Extracted records.
-----

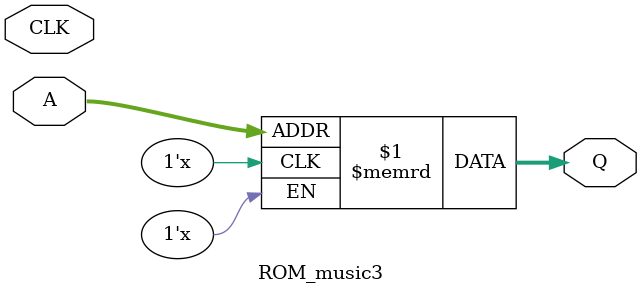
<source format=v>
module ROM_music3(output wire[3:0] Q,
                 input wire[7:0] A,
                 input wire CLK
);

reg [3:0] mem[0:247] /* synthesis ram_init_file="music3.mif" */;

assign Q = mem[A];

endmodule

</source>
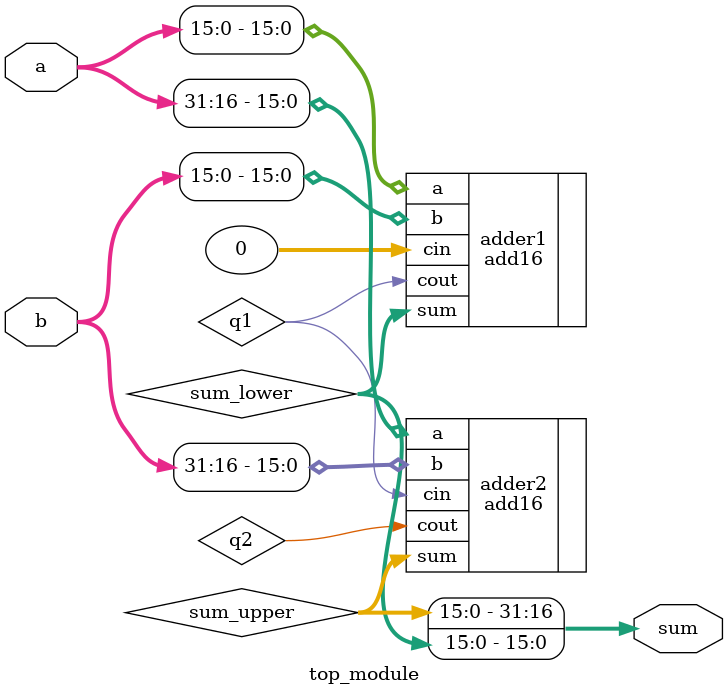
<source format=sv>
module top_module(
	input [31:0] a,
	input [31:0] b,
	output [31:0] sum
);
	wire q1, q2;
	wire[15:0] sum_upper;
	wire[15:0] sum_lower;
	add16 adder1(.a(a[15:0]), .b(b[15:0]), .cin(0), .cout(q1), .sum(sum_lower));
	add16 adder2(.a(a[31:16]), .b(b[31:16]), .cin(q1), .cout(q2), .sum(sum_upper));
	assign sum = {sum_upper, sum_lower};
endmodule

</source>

-----

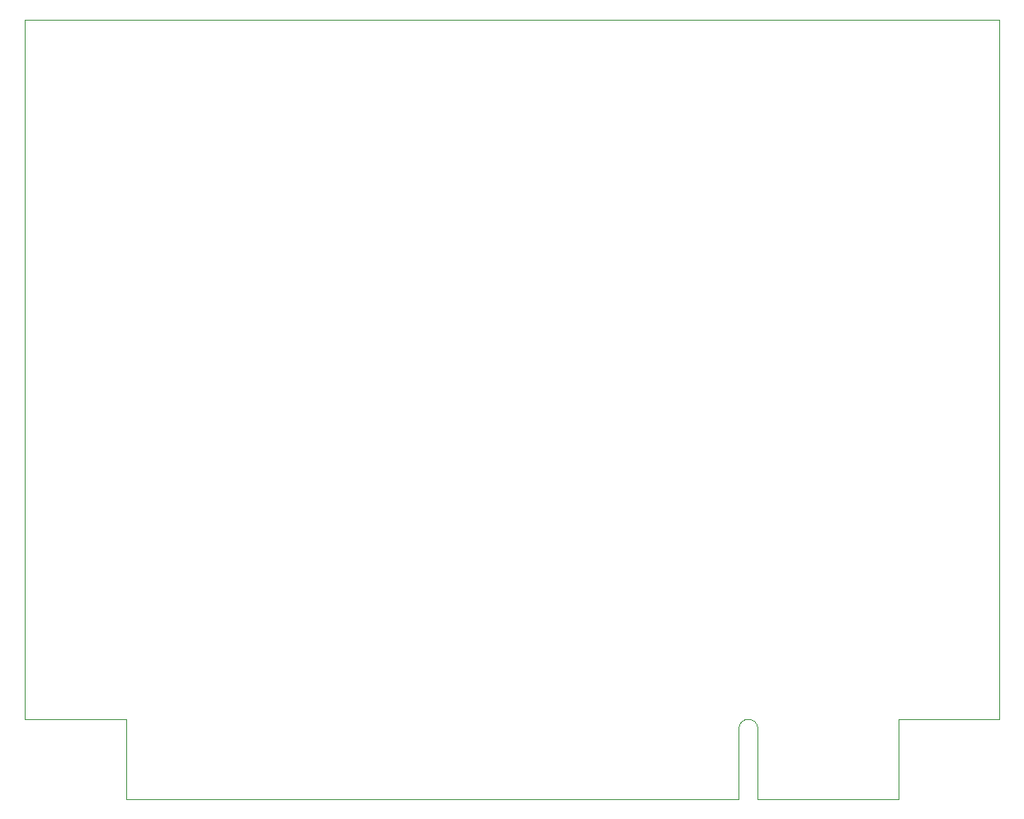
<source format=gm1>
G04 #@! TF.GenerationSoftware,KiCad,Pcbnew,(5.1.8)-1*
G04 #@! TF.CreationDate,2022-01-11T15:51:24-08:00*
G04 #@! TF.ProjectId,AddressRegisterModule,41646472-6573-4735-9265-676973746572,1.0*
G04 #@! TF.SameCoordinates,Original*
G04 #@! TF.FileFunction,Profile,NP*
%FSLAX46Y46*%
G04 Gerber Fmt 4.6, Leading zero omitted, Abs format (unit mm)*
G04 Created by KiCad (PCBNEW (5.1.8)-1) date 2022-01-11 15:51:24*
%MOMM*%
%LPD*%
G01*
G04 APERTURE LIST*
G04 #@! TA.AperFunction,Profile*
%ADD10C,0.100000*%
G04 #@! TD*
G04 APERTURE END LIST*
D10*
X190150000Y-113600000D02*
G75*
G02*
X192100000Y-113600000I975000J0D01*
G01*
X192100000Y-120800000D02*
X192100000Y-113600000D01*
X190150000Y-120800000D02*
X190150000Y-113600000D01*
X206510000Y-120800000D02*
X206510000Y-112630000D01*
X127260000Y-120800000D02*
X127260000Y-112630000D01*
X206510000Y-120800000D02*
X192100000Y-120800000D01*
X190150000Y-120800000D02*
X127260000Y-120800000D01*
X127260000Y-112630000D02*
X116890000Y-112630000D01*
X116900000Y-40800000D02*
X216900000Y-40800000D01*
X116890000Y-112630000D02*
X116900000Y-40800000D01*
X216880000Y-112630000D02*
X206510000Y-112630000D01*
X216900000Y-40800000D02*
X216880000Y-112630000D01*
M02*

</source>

-----

Brief.
Of all the lines in the data, count those that contain "APERTURE" and give that figure with nothing else.

Reply to the exercise.
2